* _Extrait du document_:
········

En français, ce paragraphe se lit comme suit :

“ 3(2) Les emplois exclus sont les suivants :

[...]

c) sous réserve de l'alinéa d) [qui renvoie à des personnes et à des personnes morales liées, ce qui ne s'applique pas en l'espèce], tout emploi lorsque l'employeur et l'employé ont entre eux un lien de dépendance, pour l'application du présent alinéa :

(i) la question de savoir si des personnes ont entre elles un lien de dépendance étant déterminée en conformité avec la Loi de l'impôt sur le revenu, [...] ”

[8] L'alinéa 251(1)b) de la Loi de l'impôt sur le revenu se lit comme suit en anglais :

“ it is a question of fact whether persons not related to each other were at a particular time dealing with each other at arm’s length. ” (Les caractères gras sont de moi.)

En français, cet alinéa se lit comme suit :

“ la question de savoir si des personnes non liées entre elles n'avaient aucun lien de dépendance à un moment donné est une question de fait. ”

[9] Bien que la Loi de l'impôt sur le revenu spécifie que la question de savoir si des personnes traitaient l'une avec l'autre comme des personnes sans lien de dépendance à un moment donné est une question de fait, cette question factuelle doit être tranchée dans le cadre du droit et est en réalité une question mixte de fait et de droit; voir la décision rendue par le juge Bowman, de la C.C.I., dans l'affaire R.M.M. Canadian Enterprises et al. v. The Queen, 97 DTC 302.

[10] Le sens de l'expression “ arm's length ” (lien de dépendance) a été l'objet de nombreux examens judiciaires au Canada, aux États-Unis, au Royaume-Uni et dans d'autres pays du Commonwealth, comme l'Australie, dont les lois fiscales renferment un libellé semblable. Dans la mesure où l'expression a été utilisée dans des affaires de fiducie et de succession, cette jurisprudence n'a pas été utilisée au Canada pour l'interprétation de lois fiscales; voir la décision rendue par le juge Locke dans l'affaire M.N.R. v. Sheldon's Engineering Ltd., 55 DTC 1110.

········

* _Données brutes_:
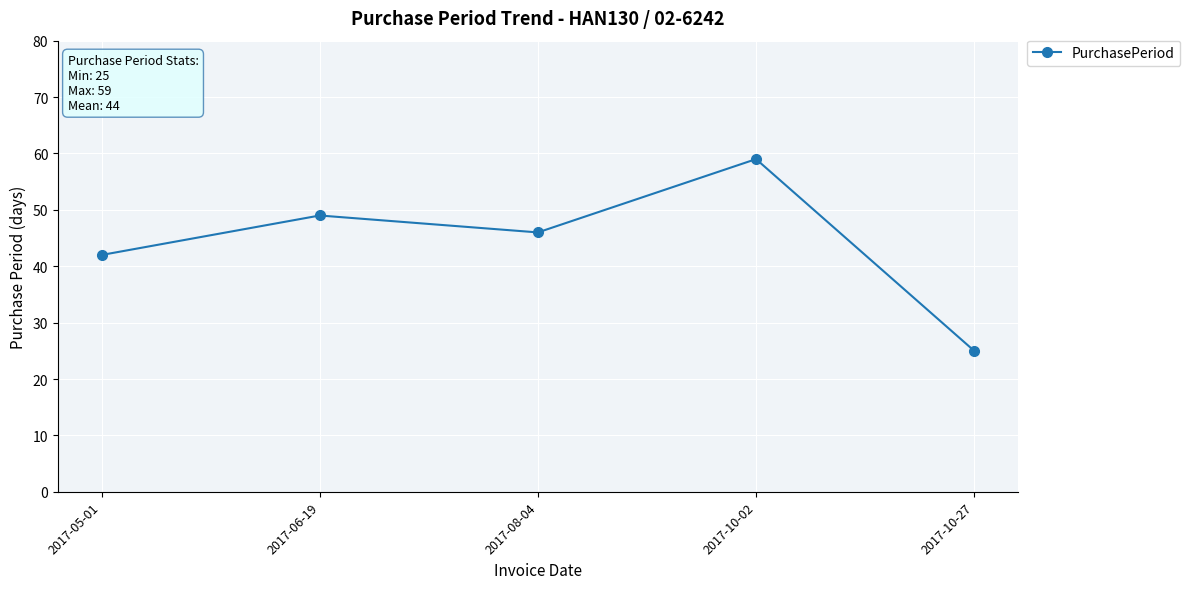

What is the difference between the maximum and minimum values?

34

········

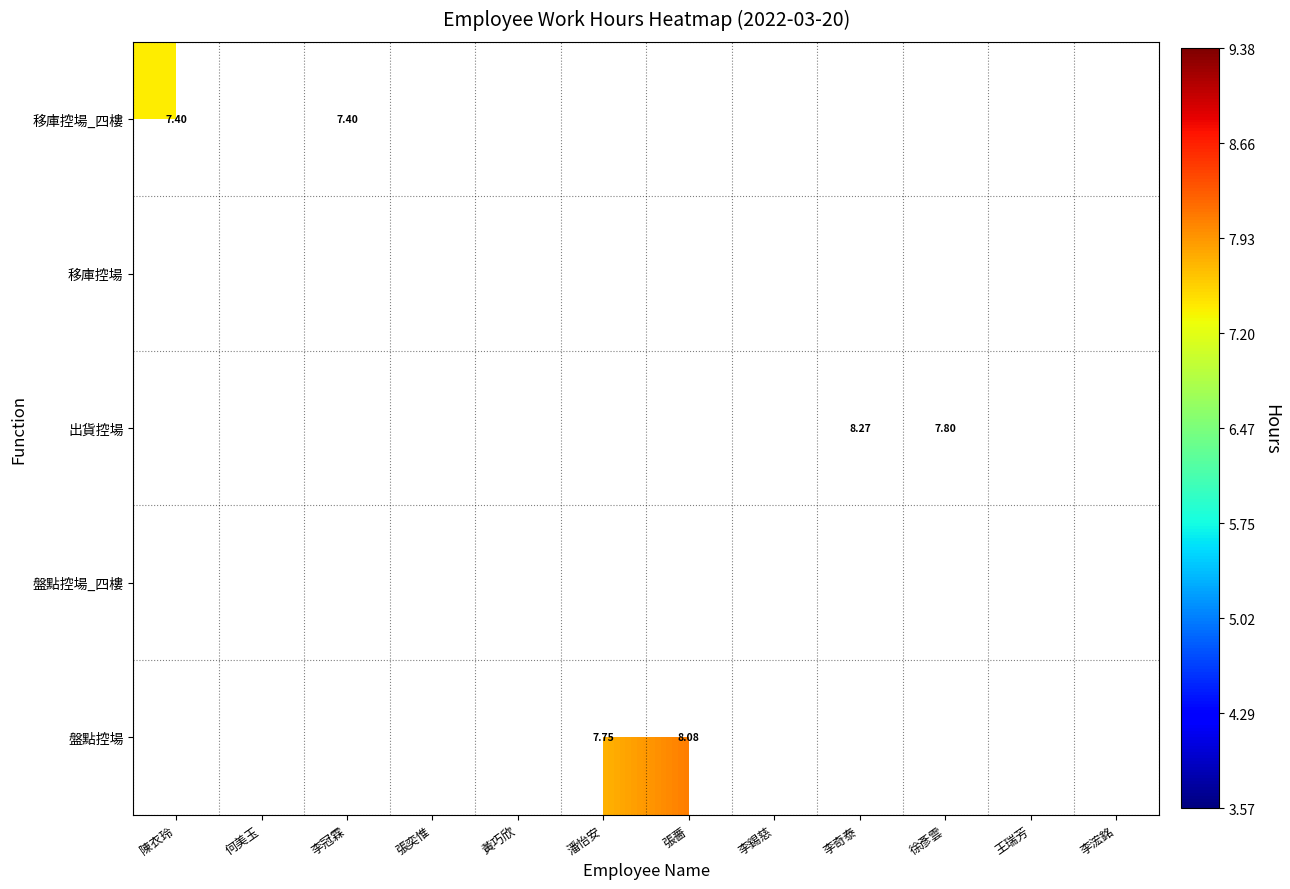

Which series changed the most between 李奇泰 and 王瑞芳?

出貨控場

········

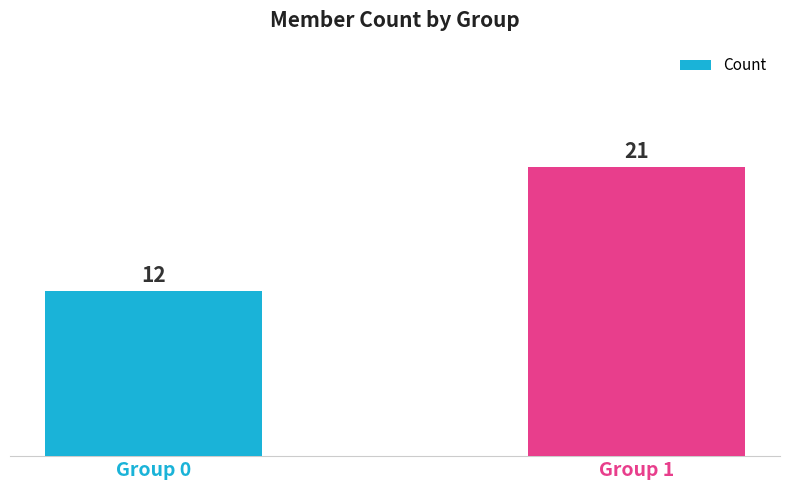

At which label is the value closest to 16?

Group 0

········

* _Objectif_:
D'après l'extrait sur le lien de dépendance, de quelle nature est en réalité la question de savoir si des personnes traitaient l'une avec l'autre sans lien de dépendance ? Le matériel présenté plus haut est indépendant de l'extrait sur le lien de dépendance.

* _Résultat_:
Il s'agit en réalité d'une question mixte de fait et de droit.